READ MORE: If You Don't Live in Alaska, Here's a Secret to Getting into College

For example, I used to cover all of the boroughs of New York City when I worked at the University of Pennsylvania. New York is usually one of the most represented states in a college's applicant pool. Yet, the students who live in Manhattan are so different than the ones from Queens, Brooklyn, the Bronx, and, of course, Staten Island! They all have a story of where they come from, but only some of them recognize it and are willing to share it in their application—usually through their main essay, but sometimes through supplemental essays instead. You don't have to live in Alaska to impress an admissions officer; you just need to be willing to embrace who you are and how you have been influenced by your community, the people around you, and your triumphs and challenges, too.

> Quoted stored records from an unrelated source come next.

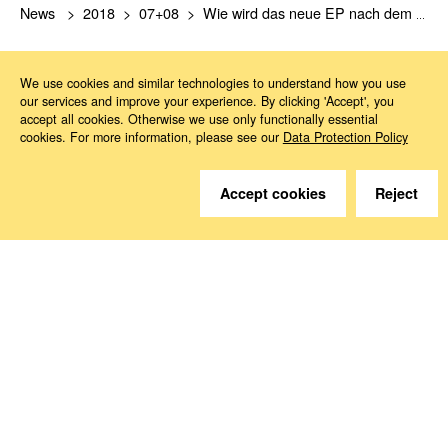
News
2018
07+08
Wie wird das neue EP nach dem Brexit aussehen?
We use cookies and similar technologies to understand how you use
our services and improve your experience. By clicking 'Accept', you
accept all cookies. Otherwise we use only functionally essential
cookies. For more information, please see our
Data Protection Policy
Do you have questions?
Accept cookies
Reject
We are happy to help.
Contact
How to Find Us
Subscribe to our media
Follow us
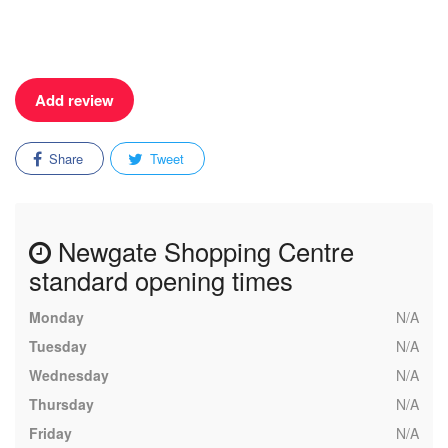
Add review
Share
Tweet
Newgate Shopping Centre
standard opening times
Monday
N/A
Tuesday
N/A
Wednesday
N/A
Thursday
N/A
Friday
N/A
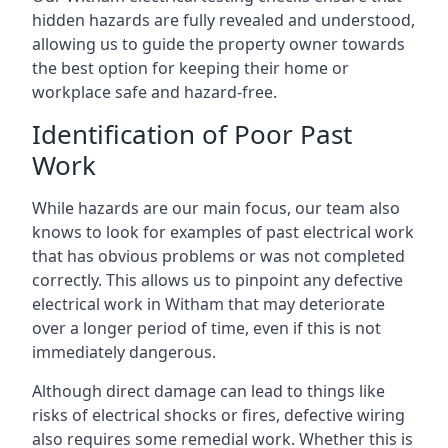
hidden hazards are fully revealed and understood,
allowing us to guide the property owner towards
the best option for keeping their home or
workplace safe and hazard-free.
Identification of Poor Past
Work
While hazards are our main focus, our team also
knows to look for examples of past electrical work
that has obvious problems or was not completed
correctly. This allows us to pinpoint any defective
electrical work in Witham that may deteriorate
over a longer period of time, even if this is not
immediately dangerous.
Although direct damage can lead to things like
risks of electrical shocks or fires, defective wiring
also requires some remedial work. Whether this is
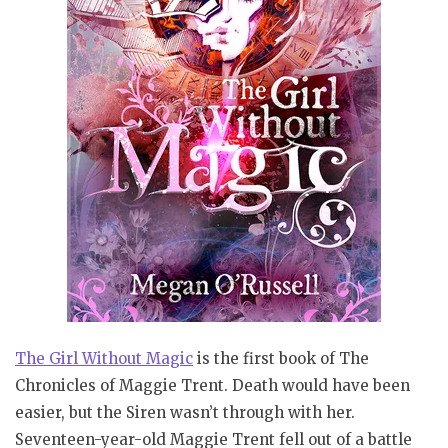
The Girl Without Magic
is the first book of The
Chronicles of Maggie Trent.
Death would have been
easier, but the Siren wasn’t through with her.
Seventeen-year-old Maggie Trent fell out of a battle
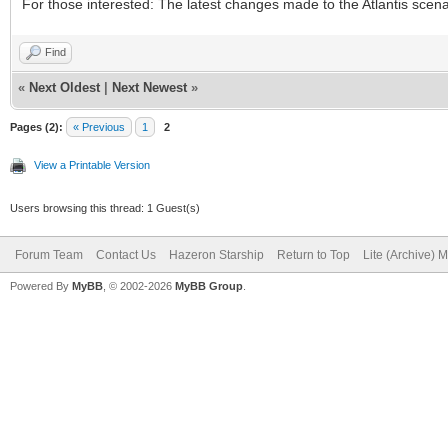
For those interested: The latest changes made to the Atlantis scena
Find
«
Next Oldest
|
Next Newest
»
Pages (2):
« Previous
1
2
View a Printable Version
Users browsing this thread: 1 Guest(s)
Forum Team
Contact Us
Hazeron Starship
Return to Top
Lite (Archive) 
Powered By
MyBB
, © 2002-2026
MyBB Group
.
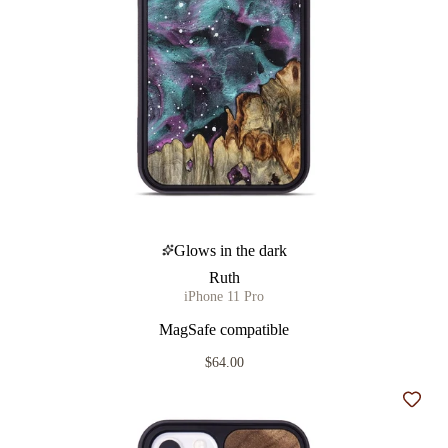
Glows in the dark
Ruth
iPhone 11 Pro
MagSafe compatible
$64.00
Add t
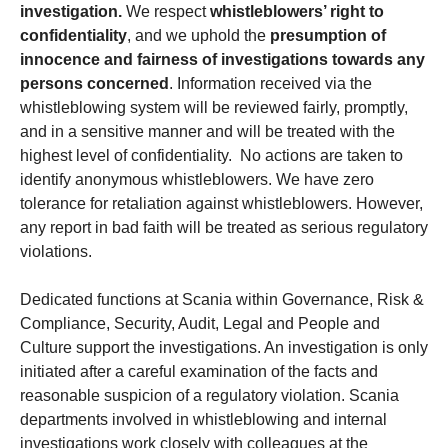
investigation.
We respect
whistleblowers’ right to
confidentiality
, and we uphold the
presumption of
innocence and fairness of investigations towards any
persons concerned
. Information received via the
whistleblowing system will be reviewed fairly, promptly,
and in a sensitive manner and will be treated with the
highest level of confidentiality. No actions are taken to
identify anonymous whistleblowers. We have zero
tolerance for retaliation against whistleblowers. However,
any report in bad faith will be treated as serious regulatory
violations.
Dedicated functions at Scania within Governance, Risk &
Compliance, Security, Audit, Legal and People and
Culture support the investigations. An investigation is only
initiated after a careful examination of the facts and
reasonable suspicion of a regulatory violation. Scania
departments involved in whistleblowing and internal
investigations work closely with colleagues at the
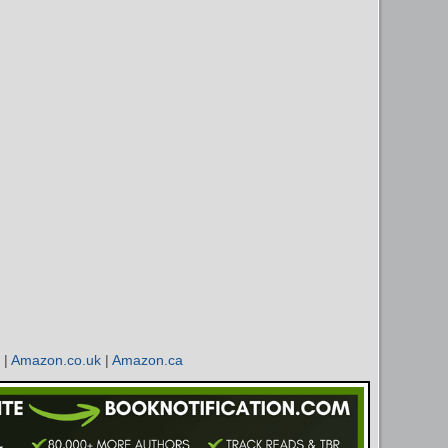
|
Amazon.co.uk
|
Amazon.ca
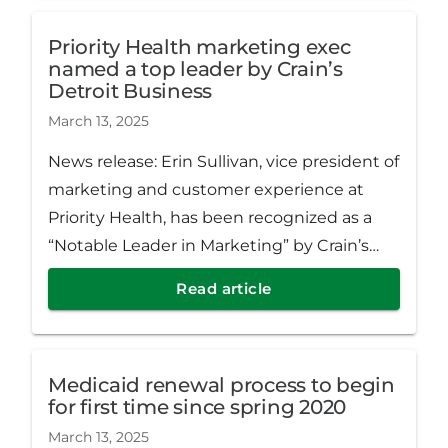
Priority Health marketing exec
named a top leader by Crain’s
Detroit Business
March 13, 2025
News release: Erin Sullivan, vice president of
marketing and customer experience at
Priority Health, has been recognized as a
“Notable Leader in Marketing” by Crain’s
Detroit Business.
Read article
Medicaid renewal process to begin
for first time since spring 2020
March 13, 2025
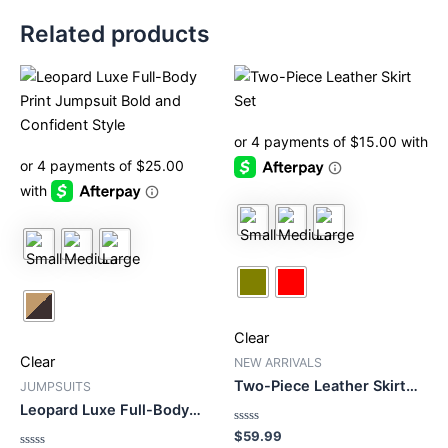
Related products
This
This
product
product
has
has
multiple
multiple
variants.
variants.
The
The
options
options
may
may
be
be
chosen
chosen
on
on
Clear
the
the
Clear
product
product
NEW ARRIVALS
Two-Piece Leather Skirt
page
page
JUMPSUITS
Set
Leopard Luxe Full-Body
Print Jumpsuit Bold and
Rated
$
59.99
Confident Style
0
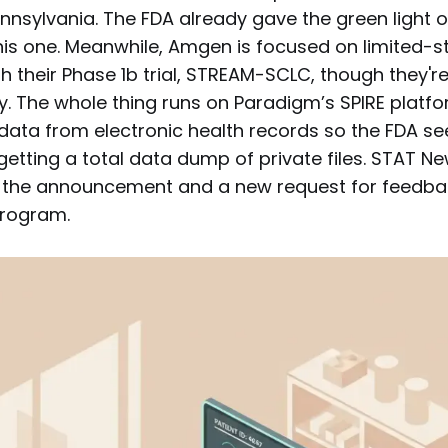
ennsylvania. The FDA already gave the green light 
his one. Meanwhile, Amgen is focused on limited-st
 their Phase 1b trial, STREAM-SCLC, though they're s
dy. The whole thing runs on Paradigm’s SPIRE platf
data from electronic health records so the FDA se
etting a total data dump of private files. STAT N
g the announcement and a new request for feedba
program.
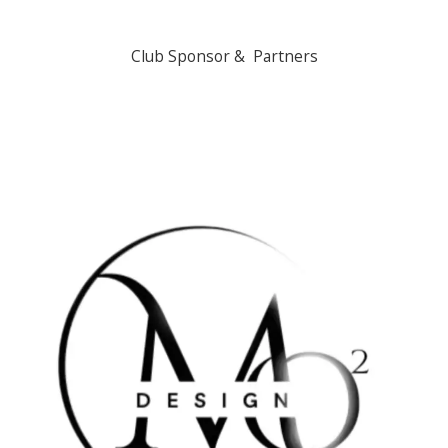
Club Sponsor & Partners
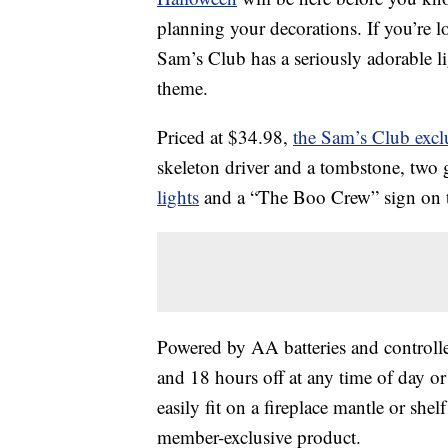
planning your decorations. If you’re 
Sam’s Club has a seriously adorable li
theme.
Priced at $34.98,
the Sam’s Club excl
skeleton driver and a tombstone, two g
lights
and a “The Boo Crew” sign on th
Powered by AA batteries and controlled
and 18 hours off at any time of day or 
easily fit on a fireplace mantle or she
member-exclusive product.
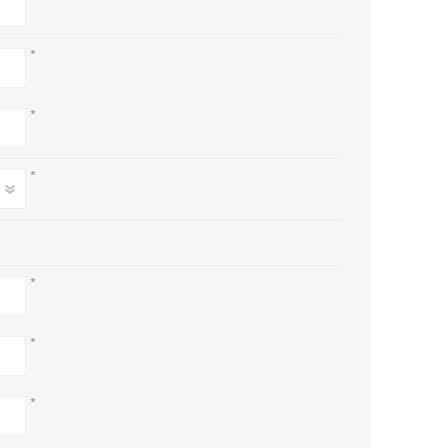
*
*
*
*
*
*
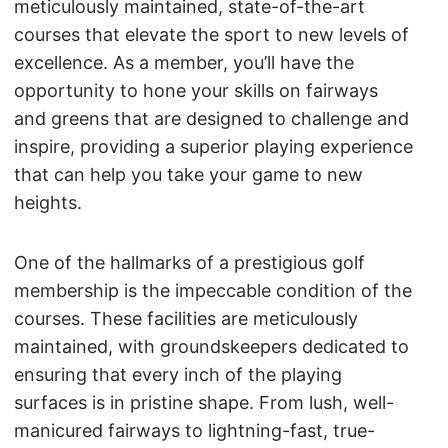
meticulously maintained, state-of-the-art
courses that elevate the sport to new levels of
excellence. As a member, you’ll have the
opportunity to hone your skills on fairways
and greens that are designed to challenge and
inspire, providing a superior playing experience
that can help you take your game to new
heights.
One of the hallmarks of a prestigious golf
membership is the impeccable condition of the
courses. These facilities are meticulously
maintained, with groundskeepers dedicated to
ensuring that every inch of the playing
surfaces is in pristine shape. From lush, well-
manicured fairways to lightning-fast, true-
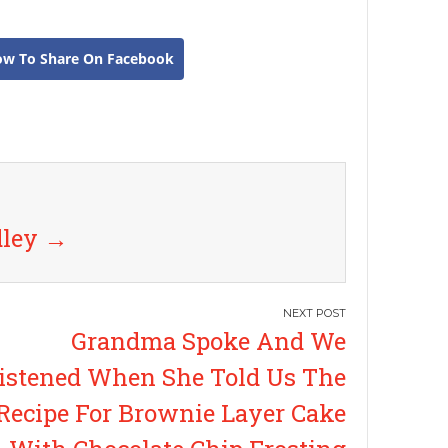
ow To Share On Facebook
dley
→
Grandma Spoke And We
istened When She Told Us The
Recipe For Brownie Layer Cake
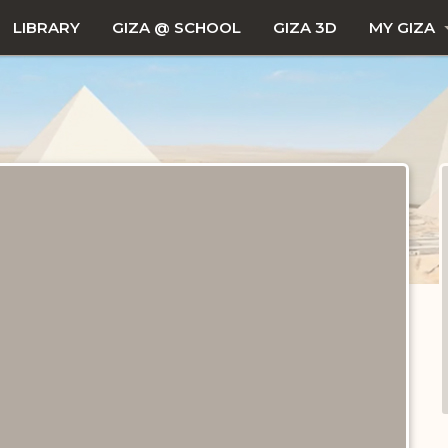
LIBRARY
GIZA @ SCHOOL
GIZA 3D
MY GIZA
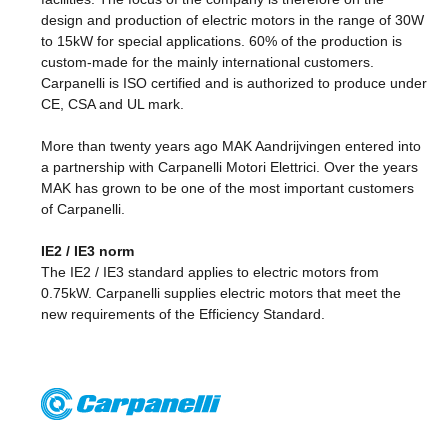
design and production of electric motors in the range of 30W
to 15kW for special applications. 60% of the production is
custom-made for the mainly international customers.
Carpanelli is ISO certified and is authorized to produce under
CE, CSA and UL mark.
More than twenty years ago MAK Aandrijvingen entered into
a partnership with Carpanelli Motori Elettrici. Over the years
MAK has grown to be one of the most important customers
of Carpanelli.
IE2 / IE3 norm
The IE2 / IE3 standard applies to electric motors from
0.75kW. Carpanelli supplies electric motors that meet the
new requirements of the Efficiency Standard.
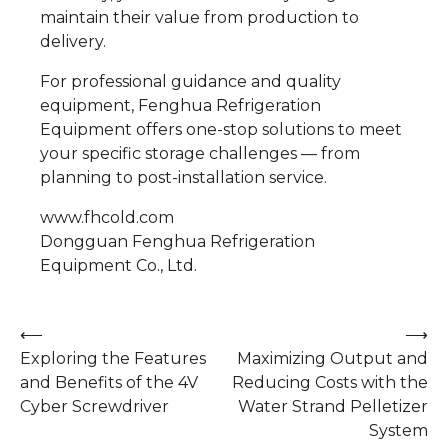
maintain their value from production to
delivery.
For professional guidance and quality
equipment, Fenghua Refrigeration
Equipment offers one-stop solutions to meet
your specific storage challenges — from
planning to post-installation service.
www.fhcold.com
​Dongguan Fenghua Refrigeration
Equipment Co., Ltd.
Post
⟵
⟶
Exploring the Features
Maximizing Output and
navigation
and Benefits of the 4V
Reducing Costs with the
Cyber Screwdriver
Water Strand Pelletizer
System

Now onto that more controversial topic. Years ago if you went to a boarding school or a private day school your chances of admission soared compared to a student attending a public high school. Not anymore. Now, every student has to prove themselves within the high school they come from. No one gets extra points, or docked points for that matter, because of the school they attend. Let me be clear, though, that was not always the case.
I often mention to friends and families that my husband and I grew up in different parts of the country, yet our upbringings were similar in that our parents valued education above all else. However, my husband attended a boarding school for high school and I attended my local public high school. The two schools could not have been more different. He went to school with princes. Me, not so much! My high school faced a 25% dropout rate, teen pregnancy, drugs, gangs, and fights in the halls almost every day. The beautiful thing is that we both ended up at the same college. And, we both thrived. 

Every student has a chance to recognize where they come from and how far they have come. Don't let your address or high school get in the way of your dreams. In fact, they might even be the reason you succeed in the end.